I'm adjusting the patch to handle ESRCH properly in LSan.

eugenis accepted this revision.Apr 4 2017, 4:43 PM

LGTM

lib/lsan/lsan_common.cc
208 ↗(On Diff #93888)

Any idea why is it OK to continue if the registers can not be read, and when can that happen? There is nothing in git history...

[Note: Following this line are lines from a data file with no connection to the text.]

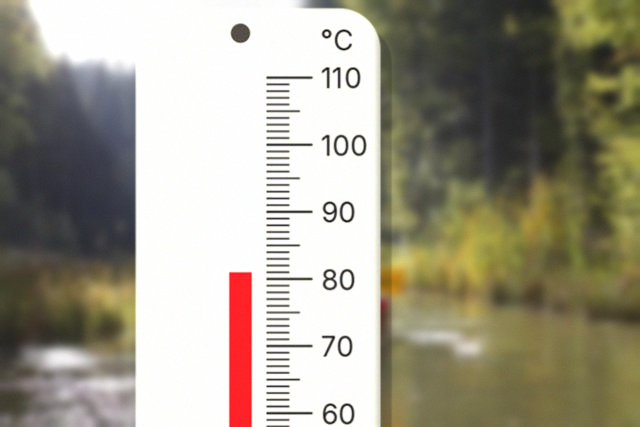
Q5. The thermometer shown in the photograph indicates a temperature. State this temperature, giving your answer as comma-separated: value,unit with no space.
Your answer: 81,°C
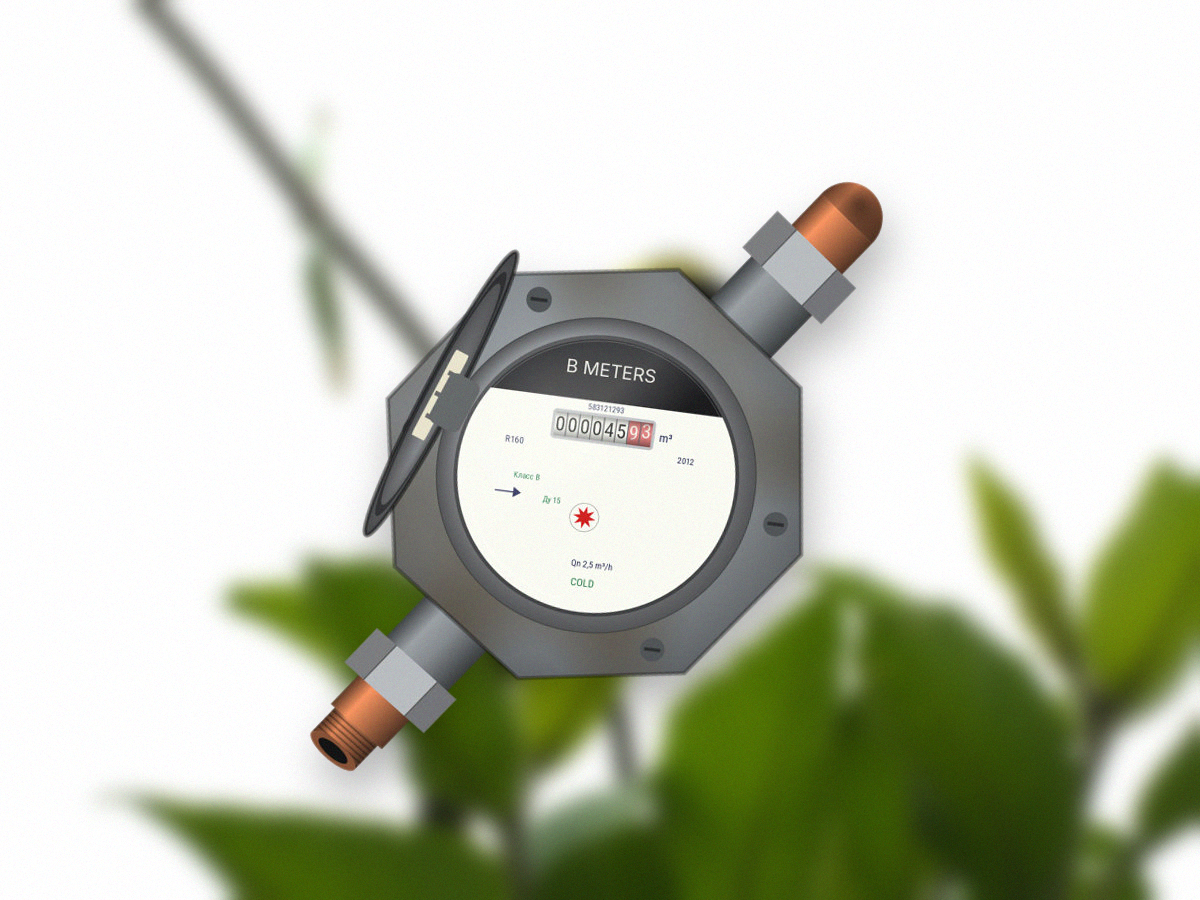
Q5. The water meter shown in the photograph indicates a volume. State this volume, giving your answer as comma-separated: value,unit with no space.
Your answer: 45.93,m³
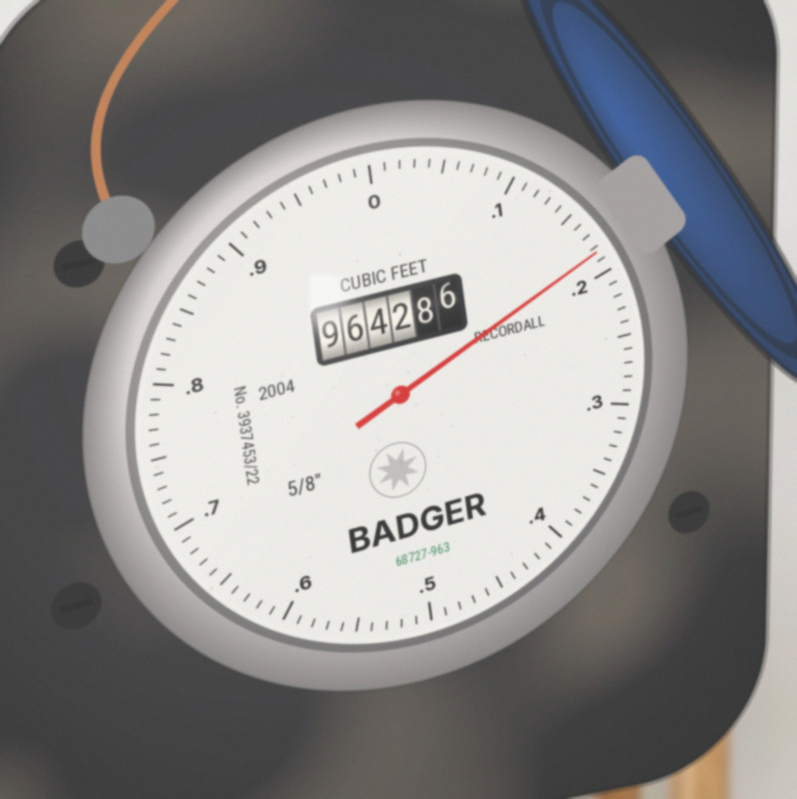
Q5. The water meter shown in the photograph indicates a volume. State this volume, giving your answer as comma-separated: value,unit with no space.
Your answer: 964286.18,ft³
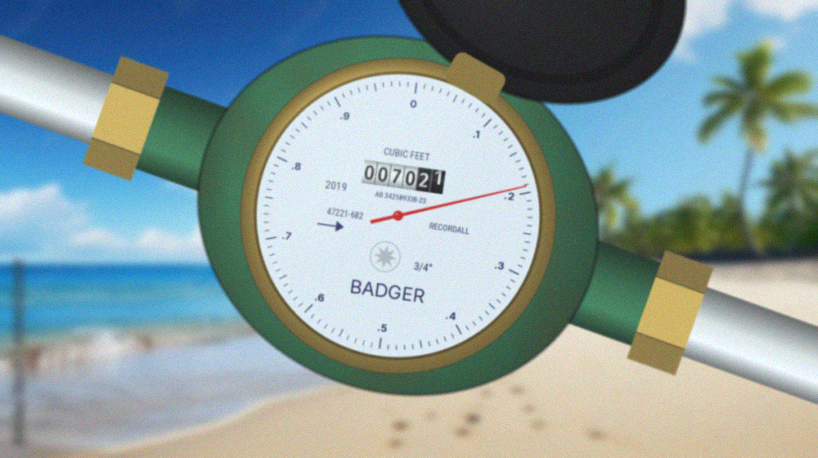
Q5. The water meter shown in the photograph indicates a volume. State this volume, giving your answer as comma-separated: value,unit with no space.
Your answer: 7021.19,ft³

m.ostapenko added inline comments.Apr 5 2017, 8:33 AM
lib/lsan/lsan_common.cc
208 ↗(On Diff #93888)

As far as I can see in kernel code (http://lxr.free-electrons.com/source/include/linux/regset.h#L58) it seems that possible errno values despite ESRCH are EIO, EDEV and EFAULT. For x86_64 the only possible errno value is EFAULT (http://lxr.free-electrons.com/source/arch/x86/kernel/ptrace.c#L456). Frankly, I can't tell which of these errors can pop up given the fact that we've already successfully attached to the thread.

This revision was automatically updated to reflect the committed changes.